## Data to use
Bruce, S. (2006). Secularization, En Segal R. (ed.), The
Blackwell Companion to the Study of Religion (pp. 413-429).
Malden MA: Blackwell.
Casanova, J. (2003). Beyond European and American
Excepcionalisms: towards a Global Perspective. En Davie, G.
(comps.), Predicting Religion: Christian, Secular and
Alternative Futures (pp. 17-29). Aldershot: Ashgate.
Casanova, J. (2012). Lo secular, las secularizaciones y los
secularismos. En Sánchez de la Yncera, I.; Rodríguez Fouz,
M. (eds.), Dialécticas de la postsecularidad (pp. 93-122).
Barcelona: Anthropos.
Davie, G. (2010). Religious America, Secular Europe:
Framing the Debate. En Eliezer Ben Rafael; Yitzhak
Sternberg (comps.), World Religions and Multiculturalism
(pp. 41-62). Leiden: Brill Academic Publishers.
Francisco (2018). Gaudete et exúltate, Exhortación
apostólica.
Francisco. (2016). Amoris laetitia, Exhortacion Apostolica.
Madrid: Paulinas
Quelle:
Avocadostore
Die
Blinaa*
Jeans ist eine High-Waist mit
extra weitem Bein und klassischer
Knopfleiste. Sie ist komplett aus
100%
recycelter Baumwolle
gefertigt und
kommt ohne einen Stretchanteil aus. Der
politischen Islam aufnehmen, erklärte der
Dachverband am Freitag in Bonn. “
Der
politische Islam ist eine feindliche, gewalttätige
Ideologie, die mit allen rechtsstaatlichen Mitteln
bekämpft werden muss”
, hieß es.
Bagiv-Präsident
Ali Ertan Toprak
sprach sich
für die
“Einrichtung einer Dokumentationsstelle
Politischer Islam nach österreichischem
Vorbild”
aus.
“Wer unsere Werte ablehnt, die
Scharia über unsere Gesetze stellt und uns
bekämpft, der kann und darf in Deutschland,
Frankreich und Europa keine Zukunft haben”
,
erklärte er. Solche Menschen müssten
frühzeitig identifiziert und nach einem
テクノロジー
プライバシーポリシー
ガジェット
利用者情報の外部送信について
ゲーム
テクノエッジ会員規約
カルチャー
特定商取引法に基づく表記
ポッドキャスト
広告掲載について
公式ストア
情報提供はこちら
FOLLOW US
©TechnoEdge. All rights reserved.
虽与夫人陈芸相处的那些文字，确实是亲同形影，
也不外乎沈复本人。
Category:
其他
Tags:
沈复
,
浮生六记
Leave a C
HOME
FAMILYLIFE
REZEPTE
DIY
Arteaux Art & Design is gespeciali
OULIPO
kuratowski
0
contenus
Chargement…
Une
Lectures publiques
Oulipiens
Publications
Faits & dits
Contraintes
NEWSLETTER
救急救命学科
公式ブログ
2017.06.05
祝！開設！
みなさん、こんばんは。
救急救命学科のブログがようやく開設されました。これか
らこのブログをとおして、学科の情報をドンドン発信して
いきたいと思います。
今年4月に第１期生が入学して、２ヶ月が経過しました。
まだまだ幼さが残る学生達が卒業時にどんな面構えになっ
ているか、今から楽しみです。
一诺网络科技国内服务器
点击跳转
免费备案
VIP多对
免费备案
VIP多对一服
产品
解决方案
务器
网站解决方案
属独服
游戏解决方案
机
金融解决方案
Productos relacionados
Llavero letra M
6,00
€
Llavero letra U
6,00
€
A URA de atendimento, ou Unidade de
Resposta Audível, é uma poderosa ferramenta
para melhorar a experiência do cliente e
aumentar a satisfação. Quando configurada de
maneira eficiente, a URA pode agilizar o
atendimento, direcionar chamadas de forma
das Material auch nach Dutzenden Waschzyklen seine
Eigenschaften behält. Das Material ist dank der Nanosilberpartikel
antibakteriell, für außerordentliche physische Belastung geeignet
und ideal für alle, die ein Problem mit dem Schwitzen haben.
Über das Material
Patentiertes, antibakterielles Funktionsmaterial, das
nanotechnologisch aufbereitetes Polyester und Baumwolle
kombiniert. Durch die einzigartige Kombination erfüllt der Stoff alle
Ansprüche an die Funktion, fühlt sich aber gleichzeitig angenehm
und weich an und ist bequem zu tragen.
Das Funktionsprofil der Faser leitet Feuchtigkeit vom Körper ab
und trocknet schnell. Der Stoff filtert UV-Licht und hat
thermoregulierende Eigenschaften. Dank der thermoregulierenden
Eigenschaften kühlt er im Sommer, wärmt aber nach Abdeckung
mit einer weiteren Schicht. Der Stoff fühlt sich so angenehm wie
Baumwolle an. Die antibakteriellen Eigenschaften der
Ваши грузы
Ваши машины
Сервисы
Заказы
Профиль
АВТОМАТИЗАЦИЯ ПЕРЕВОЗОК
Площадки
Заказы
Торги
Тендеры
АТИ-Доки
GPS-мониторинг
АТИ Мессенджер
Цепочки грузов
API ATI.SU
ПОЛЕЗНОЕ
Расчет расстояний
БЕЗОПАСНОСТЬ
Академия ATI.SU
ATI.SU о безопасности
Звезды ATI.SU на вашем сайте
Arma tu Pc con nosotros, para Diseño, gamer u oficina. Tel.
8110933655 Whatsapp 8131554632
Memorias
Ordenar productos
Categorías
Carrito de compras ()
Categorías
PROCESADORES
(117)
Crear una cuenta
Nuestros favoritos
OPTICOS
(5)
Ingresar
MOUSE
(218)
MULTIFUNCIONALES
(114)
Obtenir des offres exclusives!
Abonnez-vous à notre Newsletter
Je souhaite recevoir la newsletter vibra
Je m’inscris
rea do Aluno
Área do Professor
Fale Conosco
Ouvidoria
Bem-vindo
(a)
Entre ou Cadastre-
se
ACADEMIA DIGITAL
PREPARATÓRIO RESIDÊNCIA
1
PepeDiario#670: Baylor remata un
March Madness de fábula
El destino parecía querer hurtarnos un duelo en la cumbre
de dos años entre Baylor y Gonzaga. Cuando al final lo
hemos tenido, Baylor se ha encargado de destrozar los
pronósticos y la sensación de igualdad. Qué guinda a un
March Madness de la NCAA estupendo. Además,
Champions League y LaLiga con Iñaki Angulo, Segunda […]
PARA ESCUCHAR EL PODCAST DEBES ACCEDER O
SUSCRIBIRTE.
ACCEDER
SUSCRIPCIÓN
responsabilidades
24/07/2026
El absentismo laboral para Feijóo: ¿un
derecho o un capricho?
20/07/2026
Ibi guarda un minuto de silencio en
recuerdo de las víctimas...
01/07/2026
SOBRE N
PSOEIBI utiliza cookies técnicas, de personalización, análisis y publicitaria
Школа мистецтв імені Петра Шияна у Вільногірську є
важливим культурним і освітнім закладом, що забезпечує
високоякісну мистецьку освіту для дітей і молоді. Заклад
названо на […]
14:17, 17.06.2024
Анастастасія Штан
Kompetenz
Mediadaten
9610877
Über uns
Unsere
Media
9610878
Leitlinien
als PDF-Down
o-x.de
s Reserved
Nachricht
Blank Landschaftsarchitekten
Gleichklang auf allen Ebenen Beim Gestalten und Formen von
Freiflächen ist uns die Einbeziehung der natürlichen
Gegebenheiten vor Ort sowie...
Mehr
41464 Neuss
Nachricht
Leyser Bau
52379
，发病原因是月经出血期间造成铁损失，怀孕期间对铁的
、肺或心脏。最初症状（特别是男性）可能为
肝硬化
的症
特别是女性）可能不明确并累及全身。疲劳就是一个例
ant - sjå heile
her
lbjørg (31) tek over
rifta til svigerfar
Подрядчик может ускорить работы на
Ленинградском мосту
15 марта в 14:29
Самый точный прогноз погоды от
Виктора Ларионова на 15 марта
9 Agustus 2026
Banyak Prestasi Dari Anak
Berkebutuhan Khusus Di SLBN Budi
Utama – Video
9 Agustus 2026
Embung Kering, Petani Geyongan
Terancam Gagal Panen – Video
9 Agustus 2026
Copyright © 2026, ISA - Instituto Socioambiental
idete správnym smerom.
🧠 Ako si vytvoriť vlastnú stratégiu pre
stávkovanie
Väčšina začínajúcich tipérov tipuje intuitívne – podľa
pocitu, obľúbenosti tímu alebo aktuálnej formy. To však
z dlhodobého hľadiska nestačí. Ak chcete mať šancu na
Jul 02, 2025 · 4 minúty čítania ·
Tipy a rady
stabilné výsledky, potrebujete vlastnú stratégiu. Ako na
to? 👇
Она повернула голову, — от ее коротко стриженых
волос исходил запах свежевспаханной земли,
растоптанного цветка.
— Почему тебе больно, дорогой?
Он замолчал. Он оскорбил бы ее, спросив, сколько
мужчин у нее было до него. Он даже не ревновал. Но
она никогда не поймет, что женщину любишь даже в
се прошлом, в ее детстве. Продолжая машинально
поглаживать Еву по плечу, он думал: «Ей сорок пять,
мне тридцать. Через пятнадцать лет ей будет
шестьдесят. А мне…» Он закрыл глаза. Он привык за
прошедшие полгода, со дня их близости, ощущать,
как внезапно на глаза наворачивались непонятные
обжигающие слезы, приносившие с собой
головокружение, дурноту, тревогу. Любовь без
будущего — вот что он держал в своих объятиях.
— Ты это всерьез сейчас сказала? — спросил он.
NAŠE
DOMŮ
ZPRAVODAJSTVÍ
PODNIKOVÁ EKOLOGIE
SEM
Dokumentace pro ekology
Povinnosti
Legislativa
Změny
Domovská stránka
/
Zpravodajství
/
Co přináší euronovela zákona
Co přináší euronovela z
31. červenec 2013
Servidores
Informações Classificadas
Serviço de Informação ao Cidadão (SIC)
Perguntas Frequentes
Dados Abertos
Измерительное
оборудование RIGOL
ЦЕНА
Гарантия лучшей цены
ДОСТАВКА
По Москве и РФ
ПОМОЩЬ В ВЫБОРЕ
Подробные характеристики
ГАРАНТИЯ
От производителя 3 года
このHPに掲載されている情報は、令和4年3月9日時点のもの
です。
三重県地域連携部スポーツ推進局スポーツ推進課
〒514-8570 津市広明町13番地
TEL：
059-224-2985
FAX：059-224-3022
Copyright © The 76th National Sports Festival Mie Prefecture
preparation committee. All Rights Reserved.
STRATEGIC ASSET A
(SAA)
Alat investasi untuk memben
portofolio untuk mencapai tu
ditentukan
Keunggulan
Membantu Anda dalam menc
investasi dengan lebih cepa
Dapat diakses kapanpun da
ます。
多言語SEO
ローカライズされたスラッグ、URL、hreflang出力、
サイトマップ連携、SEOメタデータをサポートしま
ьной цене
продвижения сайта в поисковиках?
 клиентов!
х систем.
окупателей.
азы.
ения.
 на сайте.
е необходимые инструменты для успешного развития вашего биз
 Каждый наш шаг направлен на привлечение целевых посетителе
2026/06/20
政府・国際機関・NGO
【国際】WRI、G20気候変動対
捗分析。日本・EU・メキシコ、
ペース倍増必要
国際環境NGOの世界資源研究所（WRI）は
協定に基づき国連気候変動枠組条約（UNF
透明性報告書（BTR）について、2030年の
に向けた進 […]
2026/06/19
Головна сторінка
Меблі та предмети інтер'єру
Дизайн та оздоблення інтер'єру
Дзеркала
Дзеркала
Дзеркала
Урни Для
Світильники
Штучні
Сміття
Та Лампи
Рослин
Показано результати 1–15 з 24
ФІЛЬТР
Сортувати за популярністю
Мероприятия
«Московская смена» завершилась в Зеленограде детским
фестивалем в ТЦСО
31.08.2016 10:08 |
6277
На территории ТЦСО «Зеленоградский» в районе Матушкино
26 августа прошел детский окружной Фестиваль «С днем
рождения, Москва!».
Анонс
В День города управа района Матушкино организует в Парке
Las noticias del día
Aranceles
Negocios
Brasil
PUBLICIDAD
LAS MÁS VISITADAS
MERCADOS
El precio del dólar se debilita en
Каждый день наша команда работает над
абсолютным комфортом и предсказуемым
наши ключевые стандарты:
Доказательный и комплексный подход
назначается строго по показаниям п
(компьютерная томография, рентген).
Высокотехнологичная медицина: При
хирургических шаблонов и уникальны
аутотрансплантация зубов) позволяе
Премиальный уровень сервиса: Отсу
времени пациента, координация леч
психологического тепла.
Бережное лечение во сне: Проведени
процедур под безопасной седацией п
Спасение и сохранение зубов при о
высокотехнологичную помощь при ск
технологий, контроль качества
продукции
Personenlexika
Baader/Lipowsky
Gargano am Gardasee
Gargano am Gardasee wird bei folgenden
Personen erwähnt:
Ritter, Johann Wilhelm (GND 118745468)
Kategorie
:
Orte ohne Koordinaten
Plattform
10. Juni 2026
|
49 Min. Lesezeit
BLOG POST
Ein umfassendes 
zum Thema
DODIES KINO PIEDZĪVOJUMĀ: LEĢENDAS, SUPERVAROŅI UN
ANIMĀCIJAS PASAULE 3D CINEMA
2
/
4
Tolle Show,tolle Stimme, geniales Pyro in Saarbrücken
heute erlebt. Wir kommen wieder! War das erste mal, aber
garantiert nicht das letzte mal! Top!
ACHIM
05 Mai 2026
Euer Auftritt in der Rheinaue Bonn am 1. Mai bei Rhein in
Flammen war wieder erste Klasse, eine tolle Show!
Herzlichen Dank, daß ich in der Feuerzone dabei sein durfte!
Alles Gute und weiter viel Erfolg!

## Assigned task
How many lines in the rows above contain the string "bekämpft"? Count only matches with the same capitalization, and reply with the number alone.

## Answer to the exercise
2